Puzzled over the academic controversy as to whether
"postmodern art" is useful or misleading as a descriptive
term? On one hand, "postmodern art" has been used to
describe a rejection of 20th century rationalism--"in
essence, a return to the metaphor of the body rather than
that of the machine; the return of a belief in and
tolerance of the irrationality of human beings." On the
other hand and in a broader sociocultural context, the
term "postmodern art" has been politically challenged on the
grounds that "modern" could hardly be prefixed by "post-"
(which means "after") until the democratic ideals
underpinning modernism have been fully realized. If you
feel yourself in need of a quick political refresher,
think and Google: Goya, The Shootings of May 3, 1808.
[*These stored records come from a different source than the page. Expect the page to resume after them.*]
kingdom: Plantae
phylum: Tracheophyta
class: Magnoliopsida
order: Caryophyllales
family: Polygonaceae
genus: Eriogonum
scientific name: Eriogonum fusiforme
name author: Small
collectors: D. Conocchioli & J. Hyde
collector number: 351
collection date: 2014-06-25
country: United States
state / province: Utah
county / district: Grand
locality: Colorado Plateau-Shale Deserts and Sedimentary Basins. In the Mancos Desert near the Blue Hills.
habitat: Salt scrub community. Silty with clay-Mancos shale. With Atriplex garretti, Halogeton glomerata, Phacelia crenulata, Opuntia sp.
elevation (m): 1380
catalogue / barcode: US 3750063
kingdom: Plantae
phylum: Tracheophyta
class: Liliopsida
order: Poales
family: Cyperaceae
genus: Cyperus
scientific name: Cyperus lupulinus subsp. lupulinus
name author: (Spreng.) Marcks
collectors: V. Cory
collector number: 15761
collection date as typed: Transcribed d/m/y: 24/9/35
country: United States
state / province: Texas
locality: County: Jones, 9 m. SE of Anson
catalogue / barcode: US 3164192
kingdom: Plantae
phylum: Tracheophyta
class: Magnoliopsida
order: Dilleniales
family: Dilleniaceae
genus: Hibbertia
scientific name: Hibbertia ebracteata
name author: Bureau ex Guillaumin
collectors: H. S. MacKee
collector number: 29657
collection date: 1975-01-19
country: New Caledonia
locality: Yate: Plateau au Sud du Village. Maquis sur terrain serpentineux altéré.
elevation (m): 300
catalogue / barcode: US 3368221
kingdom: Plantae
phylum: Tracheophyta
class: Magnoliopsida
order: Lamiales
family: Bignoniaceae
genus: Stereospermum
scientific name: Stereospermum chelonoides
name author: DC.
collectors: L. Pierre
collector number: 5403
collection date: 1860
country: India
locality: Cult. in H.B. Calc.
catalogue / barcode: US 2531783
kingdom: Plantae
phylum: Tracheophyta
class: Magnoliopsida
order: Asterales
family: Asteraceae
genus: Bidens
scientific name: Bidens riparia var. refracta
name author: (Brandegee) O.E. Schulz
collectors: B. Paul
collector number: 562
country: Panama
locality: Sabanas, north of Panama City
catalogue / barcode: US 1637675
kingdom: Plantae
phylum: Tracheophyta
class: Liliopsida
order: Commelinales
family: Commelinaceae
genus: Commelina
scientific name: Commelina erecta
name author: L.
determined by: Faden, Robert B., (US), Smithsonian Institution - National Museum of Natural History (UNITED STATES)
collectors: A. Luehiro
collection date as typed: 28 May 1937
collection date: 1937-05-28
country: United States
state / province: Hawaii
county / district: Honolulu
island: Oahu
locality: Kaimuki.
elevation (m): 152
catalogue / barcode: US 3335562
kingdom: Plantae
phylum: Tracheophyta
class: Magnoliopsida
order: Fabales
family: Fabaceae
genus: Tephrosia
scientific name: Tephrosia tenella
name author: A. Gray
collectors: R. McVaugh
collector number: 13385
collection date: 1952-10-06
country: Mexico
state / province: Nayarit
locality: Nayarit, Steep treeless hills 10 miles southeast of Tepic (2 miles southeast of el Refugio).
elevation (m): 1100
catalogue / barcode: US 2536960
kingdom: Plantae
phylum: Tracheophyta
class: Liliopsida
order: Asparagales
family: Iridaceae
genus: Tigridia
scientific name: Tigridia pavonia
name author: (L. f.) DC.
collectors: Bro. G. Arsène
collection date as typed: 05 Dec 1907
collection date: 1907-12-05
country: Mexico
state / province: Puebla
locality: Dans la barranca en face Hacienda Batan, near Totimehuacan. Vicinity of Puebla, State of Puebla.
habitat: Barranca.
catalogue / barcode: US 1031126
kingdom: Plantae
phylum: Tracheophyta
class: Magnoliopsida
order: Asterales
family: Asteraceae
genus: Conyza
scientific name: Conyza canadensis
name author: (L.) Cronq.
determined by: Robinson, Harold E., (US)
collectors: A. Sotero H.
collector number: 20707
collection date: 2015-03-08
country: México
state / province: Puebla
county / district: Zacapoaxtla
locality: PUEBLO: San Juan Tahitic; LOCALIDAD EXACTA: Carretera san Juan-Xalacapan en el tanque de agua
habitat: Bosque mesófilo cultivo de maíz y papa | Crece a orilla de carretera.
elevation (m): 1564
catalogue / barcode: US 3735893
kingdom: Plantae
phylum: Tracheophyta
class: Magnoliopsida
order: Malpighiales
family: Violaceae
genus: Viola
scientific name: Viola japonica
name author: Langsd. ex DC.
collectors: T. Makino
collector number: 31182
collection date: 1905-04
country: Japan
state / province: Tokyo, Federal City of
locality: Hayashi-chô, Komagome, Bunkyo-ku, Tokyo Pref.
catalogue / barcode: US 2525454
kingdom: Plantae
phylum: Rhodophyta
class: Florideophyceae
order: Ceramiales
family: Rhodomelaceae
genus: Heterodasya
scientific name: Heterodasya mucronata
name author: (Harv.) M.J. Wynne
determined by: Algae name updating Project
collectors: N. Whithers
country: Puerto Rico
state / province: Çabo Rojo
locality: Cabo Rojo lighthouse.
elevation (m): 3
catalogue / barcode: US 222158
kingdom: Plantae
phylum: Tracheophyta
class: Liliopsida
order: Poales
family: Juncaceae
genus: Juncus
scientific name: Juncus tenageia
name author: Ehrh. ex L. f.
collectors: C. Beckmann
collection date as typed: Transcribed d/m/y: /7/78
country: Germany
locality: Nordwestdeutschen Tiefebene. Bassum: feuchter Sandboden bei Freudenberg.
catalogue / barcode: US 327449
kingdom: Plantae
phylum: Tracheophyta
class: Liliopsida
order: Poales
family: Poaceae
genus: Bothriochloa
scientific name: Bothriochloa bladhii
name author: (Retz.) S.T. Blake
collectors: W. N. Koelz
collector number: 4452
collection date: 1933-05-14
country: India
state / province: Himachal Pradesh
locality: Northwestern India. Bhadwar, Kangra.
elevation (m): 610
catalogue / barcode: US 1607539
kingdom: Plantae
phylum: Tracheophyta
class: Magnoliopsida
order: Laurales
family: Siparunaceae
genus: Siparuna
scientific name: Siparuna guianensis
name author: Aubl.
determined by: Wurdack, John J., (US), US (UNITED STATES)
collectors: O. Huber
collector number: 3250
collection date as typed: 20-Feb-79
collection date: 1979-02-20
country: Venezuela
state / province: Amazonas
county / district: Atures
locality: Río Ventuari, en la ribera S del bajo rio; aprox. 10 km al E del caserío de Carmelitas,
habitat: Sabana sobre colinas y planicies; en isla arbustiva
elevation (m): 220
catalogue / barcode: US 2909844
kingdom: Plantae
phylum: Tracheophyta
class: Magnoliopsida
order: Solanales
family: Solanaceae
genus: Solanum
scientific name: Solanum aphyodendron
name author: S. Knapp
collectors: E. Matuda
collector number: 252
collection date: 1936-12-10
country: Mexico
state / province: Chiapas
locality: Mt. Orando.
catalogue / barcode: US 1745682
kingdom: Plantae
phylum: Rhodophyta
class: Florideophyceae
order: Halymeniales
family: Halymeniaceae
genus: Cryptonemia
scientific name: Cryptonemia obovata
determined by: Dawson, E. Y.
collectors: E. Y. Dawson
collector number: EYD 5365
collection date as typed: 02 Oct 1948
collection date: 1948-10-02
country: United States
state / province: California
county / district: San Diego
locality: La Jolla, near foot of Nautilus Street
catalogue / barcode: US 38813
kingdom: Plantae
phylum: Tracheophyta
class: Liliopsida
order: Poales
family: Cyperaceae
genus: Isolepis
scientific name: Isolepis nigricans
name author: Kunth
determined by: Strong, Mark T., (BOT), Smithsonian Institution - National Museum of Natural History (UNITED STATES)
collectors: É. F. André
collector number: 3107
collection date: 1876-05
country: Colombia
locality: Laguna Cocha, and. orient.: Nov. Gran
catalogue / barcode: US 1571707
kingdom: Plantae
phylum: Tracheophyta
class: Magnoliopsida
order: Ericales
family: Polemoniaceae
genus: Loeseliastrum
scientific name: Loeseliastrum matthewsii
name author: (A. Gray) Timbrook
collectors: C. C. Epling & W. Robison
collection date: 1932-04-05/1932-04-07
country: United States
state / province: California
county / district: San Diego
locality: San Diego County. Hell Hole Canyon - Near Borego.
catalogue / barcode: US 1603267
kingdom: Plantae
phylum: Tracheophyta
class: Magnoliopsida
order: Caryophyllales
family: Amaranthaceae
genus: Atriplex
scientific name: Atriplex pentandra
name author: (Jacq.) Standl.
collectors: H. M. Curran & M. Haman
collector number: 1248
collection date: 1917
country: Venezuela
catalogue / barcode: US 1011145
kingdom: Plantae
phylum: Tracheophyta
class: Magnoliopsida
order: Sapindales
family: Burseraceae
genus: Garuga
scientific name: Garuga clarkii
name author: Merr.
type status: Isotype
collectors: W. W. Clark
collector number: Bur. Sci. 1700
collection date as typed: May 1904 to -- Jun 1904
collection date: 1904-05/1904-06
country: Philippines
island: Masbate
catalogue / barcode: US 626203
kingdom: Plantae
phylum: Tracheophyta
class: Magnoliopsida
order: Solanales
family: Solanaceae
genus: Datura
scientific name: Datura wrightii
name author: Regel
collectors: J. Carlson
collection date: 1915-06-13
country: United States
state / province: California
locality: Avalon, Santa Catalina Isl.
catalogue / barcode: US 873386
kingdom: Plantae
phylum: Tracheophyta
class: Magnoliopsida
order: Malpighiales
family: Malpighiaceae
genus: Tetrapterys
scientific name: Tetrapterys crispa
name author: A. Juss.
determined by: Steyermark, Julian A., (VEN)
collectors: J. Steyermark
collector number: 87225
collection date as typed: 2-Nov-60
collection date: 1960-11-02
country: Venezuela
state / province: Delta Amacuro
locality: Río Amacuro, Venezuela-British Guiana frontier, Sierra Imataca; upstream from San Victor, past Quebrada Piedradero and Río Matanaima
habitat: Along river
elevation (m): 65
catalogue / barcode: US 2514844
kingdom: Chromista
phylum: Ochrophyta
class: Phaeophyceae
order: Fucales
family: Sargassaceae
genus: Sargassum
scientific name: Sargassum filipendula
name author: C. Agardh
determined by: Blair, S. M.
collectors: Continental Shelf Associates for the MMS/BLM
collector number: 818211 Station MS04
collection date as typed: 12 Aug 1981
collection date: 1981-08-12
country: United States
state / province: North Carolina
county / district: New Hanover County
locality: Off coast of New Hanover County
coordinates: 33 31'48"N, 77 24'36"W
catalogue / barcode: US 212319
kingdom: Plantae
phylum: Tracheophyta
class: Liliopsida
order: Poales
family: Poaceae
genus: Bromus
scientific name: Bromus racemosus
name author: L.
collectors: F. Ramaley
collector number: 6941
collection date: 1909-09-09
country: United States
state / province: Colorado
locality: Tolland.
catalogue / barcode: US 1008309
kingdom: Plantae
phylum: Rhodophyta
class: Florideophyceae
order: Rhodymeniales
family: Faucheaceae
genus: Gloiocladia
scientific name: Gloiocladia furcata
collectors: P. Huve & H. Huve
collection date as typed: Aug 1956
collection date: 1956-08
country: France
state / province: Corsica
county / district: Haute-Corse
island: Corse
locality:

Here we have Goya's nonpartisan reflection on the horror
of war while the world shifts from monarchies to modern
republics with Napoleon to make it gel politically.
"Postmodern art" carries the connotation of stylistic indulgence
by affluent and intellectual classes in this political critique
of the term.
For the reader determined to delve further into the
controversy over "postmodern art," read on. In art theory,
the descriptive value of "postmodern art" depends yet on whether
modernism is conceived as being constituted of one or two
fundamental pieces. Generally motivated by a need for honesty--to
free art from aping the world of appearances with a
language of its own--modernism developed from Goya
through Manet and Cézanne. Modernism then bifurcated into
two parallel trajectories: one, the reduction of art to
its various essences like Mondrian's elemental grids,
Rothko's color effusions, Pollock's action drips; two,
the critical anti-art trajectory launched by Duchamp.
In the first case, strictly conceived as a progressive
reduction of art to the blank canvas or empty gallery,
modernism reached its conclusion, and its idealistic
attempt at formal purity gave way to postmodern art.
In the second case, whenever modernism is understood
as a pluralistic entity that has not exhausted the possibilities
launched by Duchamp, the term "postmodern art" is still premature.
Romanticism had emphasized the artist as the
subject of art before modernism's focus on the self-referential
aspects of the art object as the subject of art. Today,
the self-conscious exploration of our communicative
mediums of interaction constitutes the new frontier of art.
Thus for lack of a better term, "postmodern art" has found
currency in common parlance because it points to the
profound difference between one complete phase of
modernism and contemporary art trends that do not subscribe
to modernism's failed idealism of formal purity.